Pemerintah menetapkan harga baru untuk bensin premium dan solar mulai 5 Januari 2016. Harga premium turun 2 persen dari Rp 7.400 per liter menjadi Rp 7.250 per liter yang berlaku untuk Jawa dan Madura. Harga di luar Jawa untuk primum lebih murah Rp 100 per liter sebagaimana sekarang. Harga solar diturunkan sebesar 11,2 persen, dari Rp 6.700 per liter menjadi Rp 5.950 per liter.
Bersamaan dengan pemberlakuan harga baru, pemerintah mengutip "dana ketahanan energi" (DKE) sebesar Rp 200 per liter untuk Premium dan Rp 300 untuk Solar. Harga eceran sudah termasuk Pajak Petambahan Nilai (PPN) sebesar 10 persen yang masuk ke pemerintah pusat dan Pajak Bahan Bakar Kendaraan Bermotor (PBBKB) sebesar 5 persen yang merupakan pajak daerah (pemerintah provinsi).
Tanpa DKE, harga Premium adalah Rp 7.250 - Rp 200 = Rp 7.050. Jika unsur pajak dikeluarkan, maka harga premium Rp 6.130. Itulah harga yang di dalamnya sudah tidak lagiada subsidi.

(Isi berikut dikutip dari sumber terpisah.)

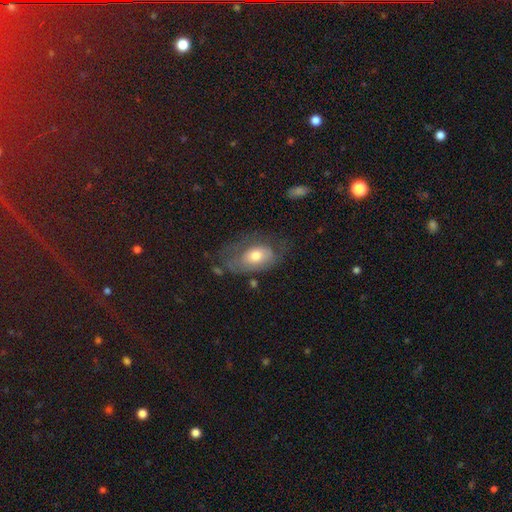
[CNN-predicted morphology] This appears to be a smooth galaxy with no disk features (57%) that is in between round and cigar-shaped (88%). Merging: none (38%).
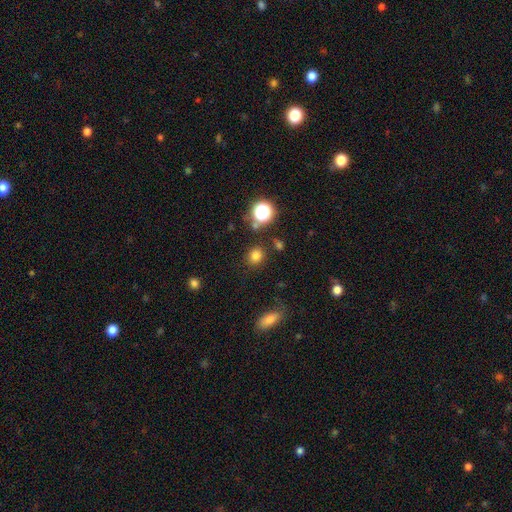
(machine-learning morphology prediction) smooth 78%, star or artifact 16%, featured or disk 5%. Down the decision tree: how rounded — round (74%); merging — none (83%).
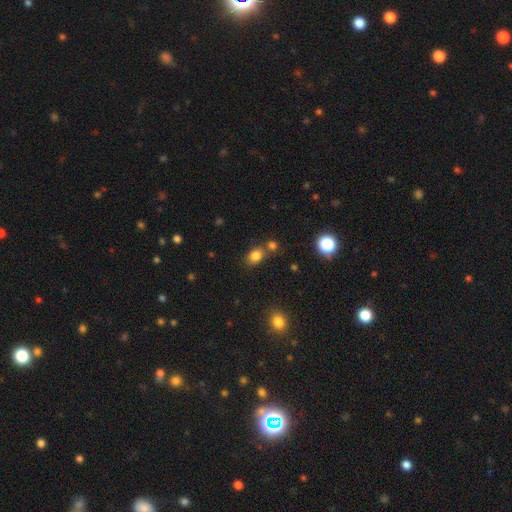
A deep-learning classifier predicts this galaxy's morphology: A smooth galaxy with no disk features (81%) that is in between round and cigar-shaped (61%).

Vote fractions:
- Smooth or featured? smooth: 81% / star or artifact: 13% / featured or disk: 6%
- How rounded? in between: 61% / round: 37% / cigar-shaped: 1%
- Merging? none: 63% / merger: 21% / minor disturbance: 12% / major disturbance: 4%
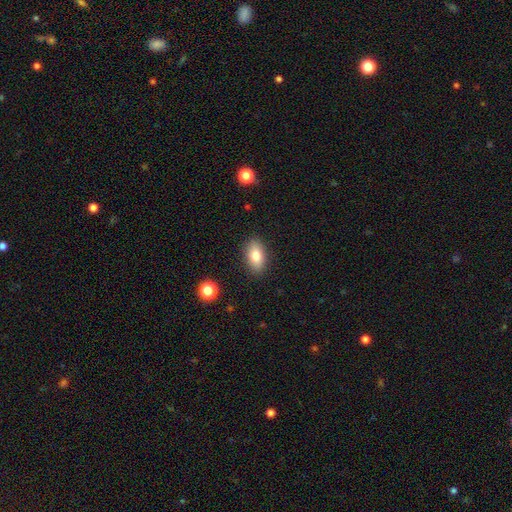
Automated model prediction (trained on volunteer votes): Smooth or featured? smooth (80%)
How rounded? in between (89%)
Merging? none (88%)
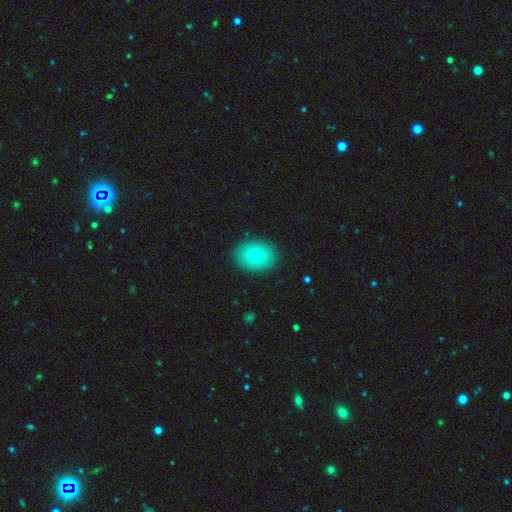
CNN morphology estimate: This is likely a smooth galaxy (76%). How rounded: likely in between (62%). Merging: clearly none (89%).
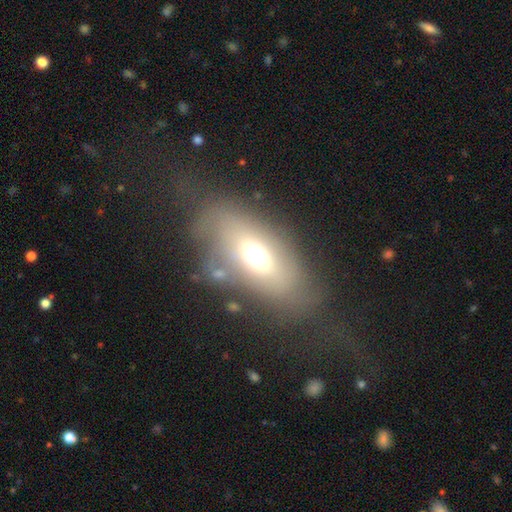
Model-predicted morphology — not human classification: Q: Smooth or featured?
A: smooth (54%); runner-up: featured or disk (33%)
Q: How rounded?
A: in between (83%); runner-up: round (10%)
Q: Merging?
A: none (51%); runner-up: major disturbance (24%)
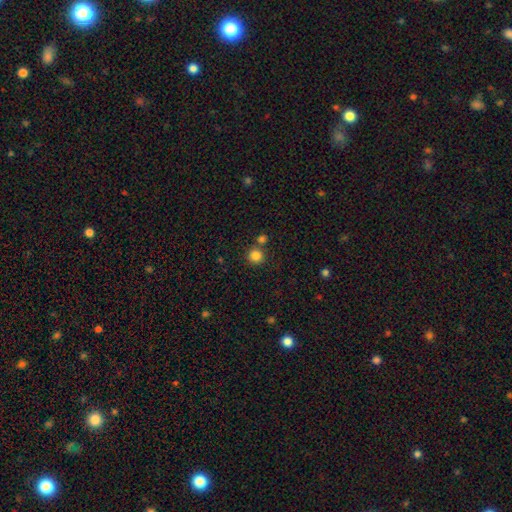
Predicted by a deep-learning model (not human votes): Smooth or featured: smooth — 84% (star or artifact — 12%)
How rounded: round — 94% (in between — 5%)
Merging: none — 76% (merger — 14%)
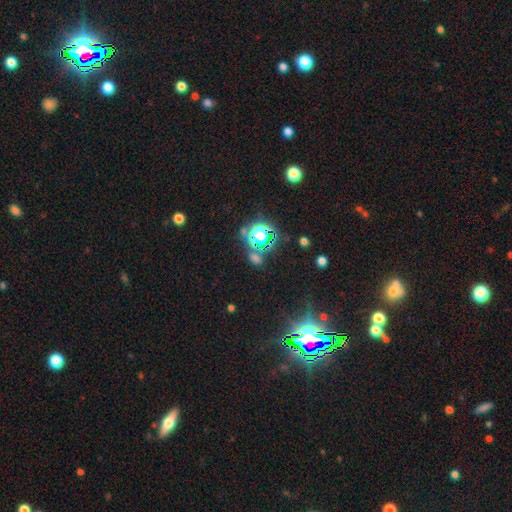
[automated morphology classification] This appears to be a star or artifact, not a galaxy (76%).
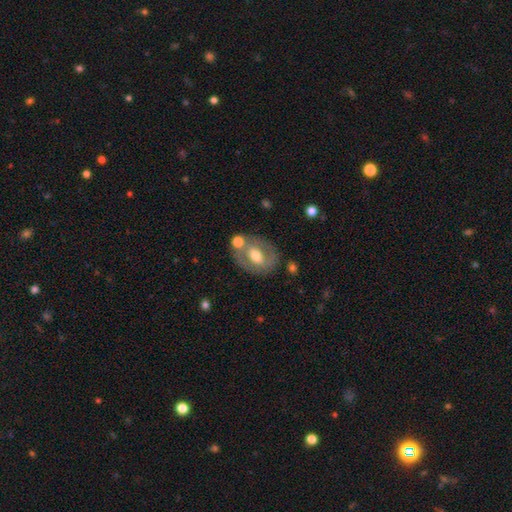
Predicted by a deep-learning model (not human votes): smooth_or_featured: featured or disk (p=0.50) [alt: smooth p=0.43]
merging: none (p=0.64) [alt: minor disturbance p=0.17]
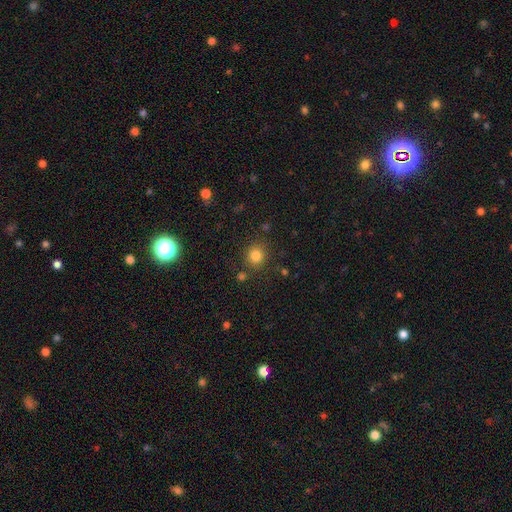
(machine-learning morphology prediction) A smooth galaxy with no disk features (82%) that is round (87%).

Vote fractions:
- Smooth or featured? smooth: 82% / star or artifact: 13% / featured or disk: 5%
- How rounded? round: 87% / in between: 12% / cigar-shaped: 1%
- Merging? none: 82% / minor disturbance: 9% / merger: 5% / major disturbance: 4%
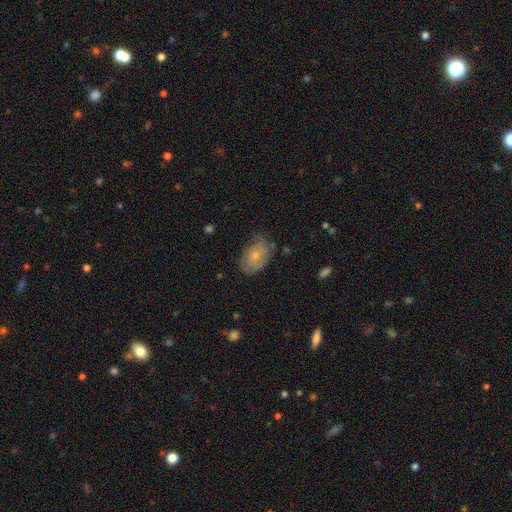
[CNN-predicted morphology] Smooth or featured: smooth — 61% (featured or disk — 32%)
How rounded: in between — 86% (round — 13%)
Merging: none — 62% (minor disturbance — 29%)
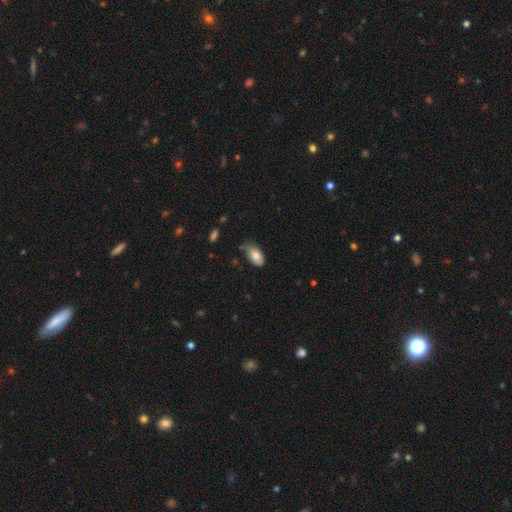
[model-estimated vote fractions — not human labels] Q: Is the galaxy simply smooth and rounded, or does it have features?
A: smooth — 77%.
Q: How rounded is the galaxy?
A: in between — 93%.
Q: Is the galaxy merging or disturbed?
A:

Sulit melakukan perbandingan harga "duku-dengan-duku" dengan negara tetangga karena hanya Indonesia yang masih menggunakan RON 88 (bensin Premium). Malaysia misalnya, jangankan RON 88, RON 90 (setara Pertalite) dan RON 92 (setara Pertamax) saja sudah tidak dikonsumsi. Kualitas terendah yang mereka pakai ialah RON 95 (setara Pertamax Plus).
Pemerintah Malaysia telah menetapkan harga bahan bakar minyak (BBM) yang berlaku mulai 1 Januari 2016. Semua jenis BBM turun dibandingkan dengan Desember 2015. Harga solar (deisel dengan kadar sulfur 0,25%) turun 15,8 persen. [Perlu dicatat, kadar sulfur dalam solar di Indonesia 0,35%.] Harga RON 95 turun sebesar 5,1 persen. Jadi, penurunannya lebih banyak ketimbang Indonesia.
Dengan harga premium yang baru nanti, kalau dibandingkan dengan Malaysia, konsumen seharusnya memperoleh bensin yang jauh lebih berkualitas, yaitu Pertamax Plus.
Alih-alih menurunkan harga lebih jauh, malahan pemerintah mengenakan DPE yang belum jelas duduk perkaranya.